Written task: Rewrite the material starting with the line containing "कान नसतात. पण" and going on through the line containing "Şimdi Üye ol", putting "Item" in place of "Product" and leaving everything else unchanged.

Data provided below:

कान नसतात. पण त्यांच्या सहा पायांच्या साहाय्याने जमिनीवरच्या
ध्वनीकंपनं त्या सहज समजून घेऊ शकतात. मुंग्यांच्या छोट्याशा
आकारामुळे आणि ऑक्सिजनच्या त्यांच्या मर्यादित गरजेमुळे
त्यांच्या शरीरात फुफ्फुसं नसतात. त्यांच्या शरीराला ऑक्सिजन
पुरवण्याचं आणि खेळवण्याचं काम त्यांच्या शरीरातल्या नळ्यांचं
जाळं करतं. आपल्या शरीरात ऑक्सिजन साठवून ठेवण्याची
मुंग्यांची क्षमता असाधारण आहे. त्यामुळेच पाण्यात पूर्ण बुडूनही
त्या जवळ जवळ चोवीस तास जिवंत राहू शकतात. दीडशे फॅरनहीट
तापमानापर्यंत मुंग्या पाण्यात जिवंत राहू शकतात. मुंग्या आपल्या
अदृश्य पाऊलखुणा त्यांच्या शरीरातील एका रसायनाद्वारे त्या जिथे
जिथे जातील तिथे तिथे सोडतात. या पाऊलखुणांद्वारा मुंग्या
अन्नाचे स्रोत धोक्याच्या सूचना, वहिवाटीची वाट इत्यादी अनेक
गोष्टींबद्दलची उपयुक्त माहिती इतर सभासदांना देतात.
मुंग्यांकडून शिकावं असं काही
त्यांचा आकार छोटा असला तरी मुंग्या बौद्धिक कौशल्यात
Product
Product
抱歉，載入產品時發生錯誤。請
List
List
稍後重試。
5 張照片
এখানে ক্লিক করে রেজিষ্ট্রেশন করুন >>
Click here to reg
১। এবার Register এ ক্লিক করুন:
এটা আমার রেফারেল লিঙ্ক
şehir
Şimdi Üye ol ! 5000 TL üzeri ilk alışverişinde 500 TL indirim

End of Data provided.
Data provided below:

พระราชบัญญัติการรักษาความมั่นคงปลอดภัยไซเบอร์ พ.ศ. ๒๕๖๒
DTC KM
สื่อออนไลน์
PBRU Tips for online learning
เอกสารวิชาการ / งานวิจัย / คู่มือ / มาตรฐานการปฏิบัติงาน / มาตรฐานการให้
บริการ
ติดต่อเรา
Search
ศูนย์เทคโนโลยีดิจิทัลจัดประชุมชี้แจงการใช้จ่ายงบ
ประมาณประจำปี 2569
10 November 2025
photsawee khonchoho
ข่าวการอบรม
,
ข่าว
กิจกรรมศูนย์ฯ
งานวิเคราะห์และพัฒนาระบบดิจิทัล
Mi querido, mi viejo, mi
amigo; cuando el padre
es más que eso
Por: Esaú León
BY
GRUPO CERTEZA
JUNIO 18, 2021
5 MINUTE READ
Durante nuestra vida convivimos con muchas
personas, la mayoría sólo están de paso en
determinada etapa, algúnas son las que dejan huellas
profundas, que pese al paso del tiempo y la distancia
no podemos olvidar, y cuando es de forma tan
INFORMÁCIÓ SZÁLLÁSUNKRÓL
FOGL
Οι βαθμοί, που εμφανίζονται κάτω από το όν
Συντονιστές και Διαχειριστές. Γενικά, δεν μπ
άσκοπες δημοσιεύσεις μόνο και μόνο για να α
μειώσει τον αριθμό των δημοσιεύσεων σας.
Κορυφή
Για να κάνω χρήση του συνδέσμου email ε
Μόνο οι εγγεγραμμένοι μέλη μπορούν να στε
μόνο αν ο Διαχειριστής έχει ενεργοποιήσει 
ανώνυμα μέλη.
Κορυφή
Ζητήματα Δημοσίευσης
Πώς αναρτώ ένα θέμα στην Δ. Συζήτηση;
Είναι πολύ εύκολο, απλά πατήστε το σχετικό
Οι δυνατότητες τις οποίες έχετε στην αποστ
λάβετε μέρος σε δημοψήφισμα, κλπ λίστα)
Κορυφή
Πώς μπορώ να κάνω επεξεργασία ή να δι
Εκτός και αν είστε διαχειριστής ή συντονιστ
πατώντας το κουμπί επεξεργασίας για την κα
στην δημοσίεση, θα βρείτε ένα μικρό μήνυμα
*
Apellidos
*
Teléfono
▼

End of Data provided.

Task output:
कान नसतात. पण त्यांच्या सहा पायांच्या साहाय्याने जमिनीवरच्या
ध्वनीकंपनं त्या सहज समजून घेऊ शकतात. मुंग्यांच्या छोट्याशा
आकारामुळे आणि ऑक्सिजनच्या त्यांच्या मर्यादित गरजेमुळे
त्यांच्या शरीरात फुफ्फुसं नसतात. त्यांच्या शरीराला ऑक्सिजन
पुरवण्याचं आणि खेळवण्याचं काम त्यांच्या शरीरातल्या नळ्यांचं
जाळं करतं. आपल्या शरीरात ऑक्सिजन साठवून ठेवण्याची
मुंग्यांची क्षमता असाधारण आहे. त्यामुळेच पाण्यात पूर्ण बुडूनही
त्या जवळ जवळ चोवीस तास जिवंत राहू शकतात. दीडशे फॅरनहीट
तापमानापर्यंत मुंग्या पाण्यात जिवंत राहू शकतात. मुंग्या आपल्या
अदृश्य पाऊलखुणा त्यांच्या शरीरातील एका रसायनाद्वारे त्या जिथे
जिथे जातील तिथे तिथे सोडतात. या पाऊलखुणांद्वारा मुंग्या
अन्नाचे स्रोत धोक्याच्या सूचना, वहिवाटीची वाट इत्यादी अनेक
गोष्टींबद्दलची उपयुक्त माहिती इतर सभासदांना देतात.
मुंग्यांकडून शिकावं असं काही
त्यांचा आकार छोटा असला तरी मुंग्या बौद्धिक कौशल्यात
Item
Item
抱歉，載入產品時發生錯誤。請
List
List
稍後重試。
5 張照片
এখানে ক্লিক করে রেজিষ্ট্রেশন করুন >>
Click here to reg
১। এবার Register এ ক্লিক করুন:
এটা আমার রেফারেল লিঙ্ক
şehir
Şimdi Üye ol ! 5000 TL üzeri ilk alışverişinde 500 TL indirim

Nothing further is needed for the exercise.